6. Yes, Hollywood is still butch-phobic.

But a lot of queers seem to be femme-on-femme phobic. Or whatever-on-whatever phobic. Or we-don’t-know-what on we don’t-know-what-phobic. To read Nic and Jules within a failed butch-femme configuration is to reassert the centrality of their whiteness, and to uphold the standards of masculinity and femininity that adhere to whiteness and its particular aesthetics of gender presentation. Butch-femme is of course a multiply racialized gender formation with varied histories, but it is often in service, if not indebted to, whiteness. Perhaps Cholodenko shirked from a certain responsibility to redress a lack of variety in butch representation, but in the case of The Kids are All Right it might have actually worked to underscore her critique of masculinity. Part of what may feel unsatisfying, uncomfortable or not toothsome enough about The Kids are All Right is that it critiques masculinity while letting “actual” men get away with too much (especially the interloping bio-man embodied by Paul). The Kids are All Right critiques masculinity regardless of its (un)successful embodiments—e.g. Nic’s/Benning’s “failed” butch aesthetics—by reminding us how much the power and coercive force of masculinity, even female masculinity, can have very little to do with hair, clothes, make-up or a lack thereof, but everything to do with money, career, ambition and the performance of paternity. 

***

The Kids are All Right is, as we said at the outset, an ugly film. Or rather, it reveals the ugliness at the heart of queer and bourgeois-boheme fantasies about being different, and yet not. Nic and Jules may have formed an “alternative” family, but it still functions to securitize, protect and police the very notion of “family” itself. Paul may be a nice, quirky guy—an reconstituted, “alterna-dude” who grows organic veggies and runs a green, locally-sourced restaurant—but none of that means he isn’t a total douche. He’s still a bio-man who benefits from all the accommodations the world makes for “creative” guys like him; from the discarded people of color in the film with whom he professes to be “down,” to the lesbians who never quite banished the power of masculinity from their own lived structure. In the end, we aren’t supposed to like these people or by extension and implication, ourselves, very much.

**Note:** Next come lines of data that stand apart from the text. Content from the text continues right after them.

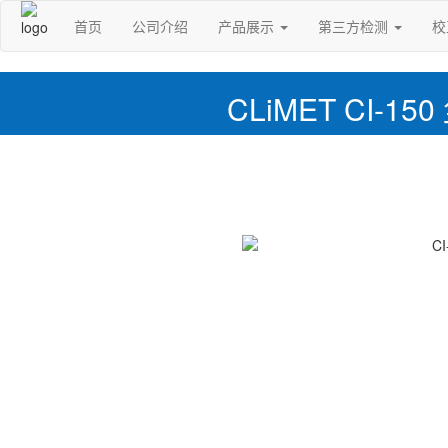
首页
公司介绍
产品展示
第三方检测
校
CLiMET CI-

And yet Cholodenko dwells on all of this damage in a way that forces us to look long and hard, and maybe even laugh at ourselves as we confront the terrible realization of how fucked up we queer (neo)liberals can truly be. We may not always see ourselves, or even see what we want to see about ourselves in her films. Those of us who aren’t moneyed and/or white Angelenos would be especially hard pressed to do so. But what makes The Kids Are All Right compelling for us, if not consonant with our views of life, love and the world, is how uncomfortable it makes us feel when we actually do experience the tiniest moments of self-recognition within these characters, within their words, within their failures and their actions; when we catch a glimpse of ourselves doing terrible things in order to exert a tighter grasp on the people, places and things we imagine belong to us alone.